Follow authored JSX through static templates, dependency discovery, and exact DOM patches.

Sol separates setup from updates. The component function is setup: it declares state, derived values, helpers, and a JSX template. The compiler converts that template into browser instructions before the application runs.

The three-block assembly

  1. Authoring: write declarations, expressions, event handlers, and JSX.

  2. Compilation: identify writable state, infer direct derived dependencies, and produce a static template.

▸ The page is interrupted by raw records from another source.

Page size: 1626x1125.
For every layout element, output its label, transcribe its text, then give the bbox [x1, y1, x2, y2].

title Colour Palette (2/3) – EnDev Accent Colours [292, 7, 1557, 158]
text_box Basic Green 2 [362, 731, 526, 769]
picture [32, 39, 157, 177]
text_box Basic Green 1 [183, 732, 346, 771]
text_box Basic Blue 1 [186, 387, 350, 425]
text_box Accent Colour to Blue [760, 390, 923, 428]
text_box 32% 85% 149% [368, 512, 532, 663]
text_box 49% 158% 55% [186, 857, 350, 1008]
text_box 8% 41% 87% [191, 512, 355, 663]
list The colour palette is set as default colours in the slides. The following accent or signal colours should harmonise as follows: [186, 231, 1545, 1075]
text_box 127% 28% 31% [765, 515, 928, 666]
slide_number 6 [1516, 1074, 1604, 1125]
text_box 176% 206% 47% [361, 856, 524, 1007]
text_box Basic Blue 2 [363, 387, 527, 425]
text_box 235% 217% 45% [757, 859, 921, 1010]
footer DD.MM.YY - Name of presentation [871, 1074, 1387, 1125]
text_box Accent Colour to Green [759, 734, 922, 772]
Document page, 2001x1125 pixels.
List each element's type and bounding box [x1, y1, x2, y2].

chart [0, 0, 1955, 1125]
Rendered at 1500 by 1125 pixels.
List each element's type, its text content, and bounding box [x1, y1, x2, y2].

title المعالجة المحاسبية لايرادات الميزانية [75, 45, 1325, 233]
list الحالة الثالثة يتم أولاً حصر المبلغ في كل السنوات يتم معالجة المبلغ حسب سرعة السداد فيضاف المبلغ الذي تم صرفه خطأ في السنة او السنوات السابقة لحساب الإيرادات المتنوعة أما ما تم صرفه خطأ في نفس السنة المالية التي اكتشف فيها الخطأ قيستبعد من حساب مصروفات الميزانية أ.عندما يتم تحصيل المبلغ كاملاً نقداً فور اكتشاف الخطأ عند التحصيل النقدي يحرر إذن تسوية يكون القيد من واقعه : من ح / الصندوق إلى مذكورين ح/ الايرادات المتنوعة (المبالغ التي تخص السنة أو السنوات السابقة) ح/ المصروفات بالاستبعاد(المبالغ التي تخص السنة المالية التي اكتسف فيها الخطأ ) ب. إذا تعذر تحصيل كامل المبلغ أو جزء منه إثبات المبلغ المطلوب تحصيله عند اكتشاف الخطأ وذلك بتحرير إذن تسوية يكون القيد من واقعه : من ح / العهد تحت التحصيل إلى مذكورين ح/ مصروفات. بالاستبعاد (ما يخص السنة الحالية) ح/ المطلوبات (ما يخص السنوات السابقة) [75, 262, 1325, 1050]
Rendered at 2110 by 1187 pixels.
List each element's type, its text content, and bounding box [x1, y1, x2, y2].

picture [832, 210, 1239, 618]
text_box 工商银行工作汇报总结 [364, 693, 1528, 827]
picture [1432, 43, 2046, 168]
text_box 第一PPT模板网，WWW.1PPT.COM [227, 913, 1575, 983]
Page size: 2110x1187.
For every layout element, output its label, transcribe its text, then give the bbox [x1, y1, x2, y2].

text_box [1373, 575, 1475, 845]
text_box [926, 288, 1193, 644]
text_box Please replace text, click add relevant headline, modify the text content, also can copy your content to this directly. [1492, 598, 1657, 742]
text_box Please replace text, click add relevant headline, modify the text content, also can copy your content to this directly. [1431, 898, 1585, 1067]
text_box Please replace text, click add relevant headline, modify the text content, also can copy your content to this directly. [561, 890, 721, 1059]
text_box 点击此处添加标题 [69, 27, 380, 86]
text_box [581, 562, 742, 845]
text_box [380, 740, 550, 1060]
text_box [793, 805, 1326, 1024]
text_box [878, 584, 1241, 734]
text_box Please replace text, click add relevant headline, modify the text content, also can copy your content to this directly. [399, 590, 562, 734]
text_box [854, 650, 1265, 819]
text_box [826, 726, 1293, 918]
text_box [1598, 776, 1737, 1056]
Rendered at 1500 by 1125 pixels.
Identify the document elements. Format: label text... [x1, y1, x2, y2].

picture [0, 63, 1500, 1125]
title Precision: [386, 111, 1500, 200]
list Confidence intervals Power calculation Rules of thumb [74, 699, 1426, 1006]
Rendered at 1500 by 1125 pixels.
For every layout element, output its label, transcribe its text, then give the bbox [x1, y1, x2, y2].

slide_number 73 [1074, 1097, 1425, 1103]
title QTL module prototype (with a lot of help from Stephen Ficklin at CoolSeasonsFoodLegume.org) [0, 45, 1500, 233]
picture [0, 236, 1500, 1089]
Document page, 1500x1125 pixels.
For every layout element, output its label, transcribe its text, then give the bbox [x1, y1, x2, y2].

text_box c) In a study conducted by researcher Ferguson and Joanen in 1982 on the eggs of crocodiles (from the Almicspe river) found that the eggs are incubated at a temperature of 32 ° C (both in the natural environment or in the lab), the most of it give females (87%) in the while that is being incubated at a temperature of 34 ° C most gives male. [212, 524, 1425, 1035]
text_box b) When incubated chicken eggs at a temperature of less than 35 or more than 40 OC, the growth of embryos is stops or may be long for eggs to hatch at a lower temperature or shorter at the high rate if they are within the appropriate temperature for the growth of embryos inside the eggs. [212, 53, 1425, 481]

  3. Runtime: clone the template once and schedule only effects that read changed signals.

example.tsx
const Counter = $component(function Counter() {  let count = 0; // signal  const doubled = count * 2; // computed  return <button onClick={() => count++}>{doubled}</button>;});

The runtime does not repeatedly call Counter. It keeps the mounted DOM and updates the text operation that reads doubled.

Dependency inference

Derived inference follows direct reads in the initializer. If an initializer only calls a helper that closes over reactive state, make the dependency explicit:

example.tsx
const summary = $computed(() => formatSummary());

Interprocedural dependency analysis is intentionally outside the first version. The explicit override makes uncommon indirection visible instead of guessing.

Ownership and disposal

Conditional branches, keyed rows, async work, and route pages own their reactive effects. Removing a block disposes the effects created for that block. Leave transitions can delay DOM removal without letting the retiring component continue to update.

Think in mounted blocks, not rerendered component trees. Setup creates the block; dependencies keep its precise operations current.